Sunday, August 17, 2008

McCain, Obama at the Saddleback Church Forum (8-16-08)

John McCain and Barack Obama shared the stage briefly at a forum held by the Saddleback Church. It was largely a pro religious-right crowd. This from the NY Times:

  • Asked what their biggest moral failings were, Mr. Obama referred to his “difficult youth” when, he said, he experimented with drugs and drank alcohol. “I trace this to a certain selfishness on my part,” he said. “I couldn’t focus on other people.”

    Mr. McCain pointed to his first marriage, which he almost never does publicly.

  • Mr. Warren asked Mr. Obama, Democrat of Illinois, which of the sitting Supreme Court justices he would not have appointed. Mr. Obama quickly named Justice Clarence Thomas, saying he was not qualified for the top court at the time.

    “I don’t think that he was a strong enough jurist or legal thinker at the time for that elevation, setting aside the fact that I profoundly disagree with his interpretations of the Constitution,” Mr. Obama said.

    Mr. McCain, Republican of Arizona, named all the liberal judges on the court and noted that there might be several vacancies soon. “This nomination should be based on the criteria on a proven record of strictly adhering to the Constitution and not legislating from the bench,” he said.
  • Asked what was the most significant issue he had changed his mind on in the last 10 years, Mr. Obama cited the 1996 welfare reform bill signed by President Bill Clinton. He said that he initially opposed it because he believed it would have “disastrous results,” denying millions of women economic support, but that he now believed the law had been largely successful.

    Mr. McCain pointed to offshore drilling. “We’ve got to drill now; we’ve got to drill here,” he said, and took a poke at Gov. Arnold Schwarzenegger, Republican of California, who opposes it. “I know there are some here in Cal-eee-fornia that disagree with that position,” he said, mimicking the governor’s accent.

  • Mr. Obama skirted a question about when life begins, saying that determining such a thing was above his pay grade and sending murmurs throughout the audience. Mr. McCain said simply, “At the moment of conception.”
  • Asked to define marriage, Mr. Obama and Mr. McCain gave the same answer: that it is the union between a man and a woman.
  • On abortion, Mr. Obama declared: “I am pro-choice, I believe in Roe vs. Wade, not because I’m pro-abortion but because ultimately I don’t think women make these decisions casually.” He also said, “I am in favor on limits on late-term abortion if there is an exception for the woman’s health.”

    Mr. McCain said he was “pro-life” and would be a “pro-life president.”

This from the Dallas Morning News:
  • Mr. Obama said the biblical injunction to care for the disenfranchised “applies to poverty, it applies to racism and sexism, it applies to not thinking about providing ladders of opportunity for people.”

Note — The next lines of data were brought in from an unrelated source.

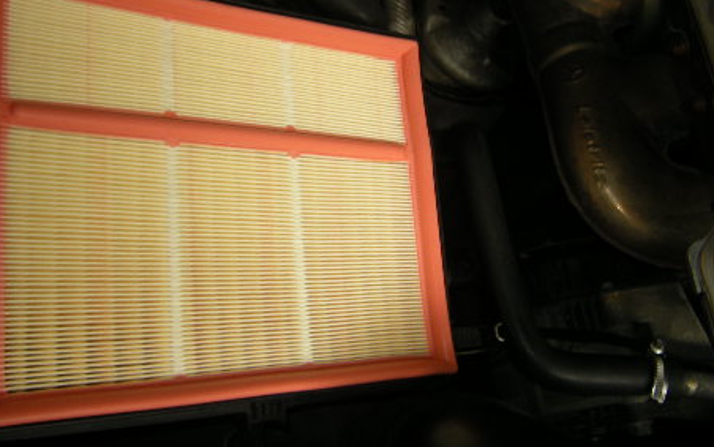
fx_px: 818
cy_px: 150
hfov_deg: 47.1
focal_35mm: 42
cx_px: 332
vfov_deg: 30.4
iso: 64
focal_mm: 4.7
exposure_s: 1/67.5
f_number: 2.8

    Mr. McCain recalled how his religious faith sustained him in the face of torture as a prisoner of war in Vietnam.

    “It took a lot of prayer,” he said.

  • “If I’m president of the United States, my friends, if I have to follow him to the gates of hell, I will get Osama bin Laden and bring him to justice,” he said.
  • Asked their most difficult decision, Mr. Obama recalled his vote against the war in Iraq. Mr. McCain cited his decision to refuse early release as a POW.
  • East Texas evangelist Rick Scarborough, president of Vision America Action, said Mr. McCain offered concise, conservative answers that should help win over religious voters.

    He took Mr. Obama to task for not answering when life begins.

    “This brilliant Harvard grad could not say the obvious,” said Mr. Scarborough. “He’s the most radically pro-abortion candidate our country has ever fielded.”

  • Richard Land, who heads the public policy arm of the Southern Baptist Convention, said that although Christian conservatives are lukewarm about Mr. McCain, most will vote for him in November because they find Mr. Obama unacceptable.